_Try it:_
Could you quote the passage on the legal sufficiency of the evidence word for word, starting with "Legal Sufficiency of" and going on through "(Vernon Supp. 2004-2005)."?

Legal Sufficiency of the Evidence

          In his first issue, appellant contends that legally-sufficient evidence supports neither aggravated sexual assault conviction. A legal sufficiency challenge requires us to determine whether, after viewing the evidence in the light most favorable to the verdict, any rational trier of fact could have found the essential elements of the offense beyond a reasonable doubt. King v. State, 29 S.W.3d 556, 562 (Tex. Crim. App. 2000). Under the charge for the first offense, appellant committed aggravated sexual assault if, on or about July 15, 2001, appellant intentionally or knowingly caused the penetration of the sexual organ of the complainant by any means, and that the complainant was younger than fourteen years of age. See Tex. Pen. Code Ann. § 22.021(a)(1)(B)(i), (2)(B) (Vernon Supp. 2004-2005).

_Extracted records:_
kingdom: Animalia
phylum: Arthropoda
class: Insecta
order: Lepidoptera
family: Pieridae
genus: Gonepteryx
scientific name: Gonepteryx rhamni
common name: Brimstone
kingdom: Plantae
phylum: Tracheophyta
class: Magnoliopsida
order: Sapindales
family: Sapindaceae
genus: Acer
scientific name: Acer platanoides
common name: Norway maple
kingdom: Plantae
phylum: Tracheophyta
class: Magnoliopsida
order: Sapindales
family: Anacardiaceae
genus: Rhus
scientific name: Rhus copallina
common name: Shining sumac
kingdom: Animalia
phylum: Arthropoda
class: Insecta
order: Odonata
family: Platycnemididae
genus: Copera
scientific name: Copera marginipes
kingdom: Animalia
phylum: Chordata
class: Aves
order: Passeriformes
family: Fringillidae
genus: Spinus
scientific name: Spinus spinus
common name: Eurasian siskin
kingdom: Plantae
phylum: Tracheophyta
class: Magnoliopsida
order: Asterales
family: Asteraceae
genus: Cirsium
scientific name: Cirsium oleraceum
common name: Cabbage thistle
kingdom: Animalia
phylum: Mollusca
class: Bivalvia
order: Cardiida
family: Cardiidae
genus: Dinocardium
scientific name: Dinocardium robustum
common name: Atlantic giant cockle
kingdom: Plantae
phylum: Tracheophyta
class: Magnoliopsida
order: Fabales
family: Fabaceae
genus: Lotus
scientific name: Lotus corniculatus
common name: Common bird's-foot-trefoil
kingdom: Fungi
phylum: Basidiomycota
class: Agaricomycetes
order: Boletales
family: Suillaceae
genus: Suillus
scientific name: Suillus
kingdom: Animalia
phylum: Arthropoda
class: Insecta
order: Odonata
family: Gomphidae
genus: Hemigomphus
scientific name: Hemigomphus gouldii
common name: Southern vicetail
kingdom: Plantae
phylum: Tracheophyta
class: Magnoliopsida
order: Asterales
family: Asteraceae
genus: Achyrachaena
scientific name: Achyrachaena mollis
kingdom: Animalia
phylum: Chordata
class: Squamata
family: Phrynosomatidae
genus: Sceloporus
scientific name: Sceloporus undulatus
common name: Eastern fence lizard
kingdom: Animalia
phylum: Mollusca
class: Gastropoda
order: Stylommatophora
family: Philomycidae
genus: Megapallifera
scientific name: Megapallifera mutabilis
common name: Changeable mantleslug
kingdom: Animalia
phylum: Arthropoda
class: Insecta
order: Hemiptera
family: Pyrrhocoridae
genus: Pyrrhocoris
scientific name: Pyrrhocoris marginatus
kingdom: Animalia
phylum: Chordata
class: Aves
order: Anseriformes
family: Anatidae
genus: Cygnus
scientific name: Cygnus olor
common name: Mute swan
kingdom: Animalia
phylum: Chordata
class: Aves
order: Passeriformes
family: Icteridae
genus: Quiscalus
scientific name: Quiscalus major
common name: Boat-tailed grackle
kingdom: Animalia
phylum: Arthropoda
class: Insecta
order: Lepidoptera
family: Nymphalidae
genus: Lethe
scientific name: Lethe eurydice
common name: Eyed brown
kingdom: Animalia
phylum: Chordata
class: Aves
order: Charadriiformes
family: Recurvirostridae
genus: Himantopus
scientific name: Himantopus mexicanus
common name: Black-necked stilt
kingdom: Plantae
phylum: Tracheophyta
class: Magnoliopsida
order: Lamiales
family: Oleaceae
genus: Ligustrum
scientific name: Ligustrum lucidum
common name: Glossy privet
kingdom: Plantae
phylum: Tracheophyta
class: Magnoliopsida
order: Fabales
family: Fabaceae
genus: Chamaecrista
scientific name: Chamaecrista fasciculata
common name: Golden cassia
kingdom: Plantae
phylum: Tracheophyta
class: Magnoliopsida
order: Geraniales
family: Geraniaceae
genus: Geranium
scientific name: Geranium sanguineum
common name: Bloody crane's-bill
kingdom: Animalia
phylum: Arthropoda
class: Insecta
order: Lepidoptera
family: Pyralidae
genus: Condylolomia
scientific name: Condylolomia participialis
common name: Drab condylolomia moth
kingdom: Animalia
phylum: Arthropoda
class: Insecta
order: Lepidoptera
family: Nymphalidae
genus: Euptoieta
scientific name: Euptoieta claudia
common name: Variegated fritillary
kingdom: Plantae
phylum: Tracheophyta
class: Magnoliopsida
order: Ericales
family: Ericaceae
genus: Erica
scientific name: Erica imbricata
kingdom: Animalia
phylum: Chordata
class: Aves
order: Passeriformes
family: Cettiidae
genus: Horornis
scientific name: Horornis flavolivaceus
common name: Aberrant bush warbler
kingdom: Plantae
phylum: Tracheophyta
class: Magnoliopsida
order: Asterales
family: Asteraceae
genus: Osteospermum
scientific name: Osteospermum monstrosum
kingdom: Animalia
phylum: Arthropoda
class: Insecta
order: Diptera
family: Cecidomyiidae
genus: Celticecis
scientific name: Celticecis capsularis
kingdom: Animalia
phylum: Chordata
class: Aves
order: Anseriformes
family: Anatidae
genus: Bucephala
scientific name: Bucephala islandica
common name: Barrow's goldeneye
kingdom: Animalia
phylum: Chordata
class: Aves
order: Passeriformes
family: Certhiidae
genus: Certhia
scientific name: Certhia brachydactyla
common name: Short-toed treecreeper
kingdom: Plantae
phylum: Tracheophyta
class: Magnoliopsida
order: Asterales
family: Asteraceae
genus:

_Exercise response:_
Legal Sufficiency of the Evidence

          In his first issue, appellant contends that legally-sufficient evidence supports neither aggravated sexual assault conviction. A legal sufficiency challenge requires us to determine whether, after viewing the evidence in the light most favorable to the verdict, any rational trier of fact could have found the essential elements of the offense beyond a reasonable doubt. King v. State, 29 S.W.3d 556, 562 (Tex. Crim. App. 2000). Under the charge for the first offense, appellant committed aggravated sexual assault if, on or about July 15, 2001, appellant intentionally or knowingly caused the penetration of the sexual organ of the complainant by any means, and that the complainant was younger than fourteen years of age. See Tex. Pen. Code Ann. § 22.021(a)(1)(B)(i), (2)(B) (Vernon Supp. 2004-2005).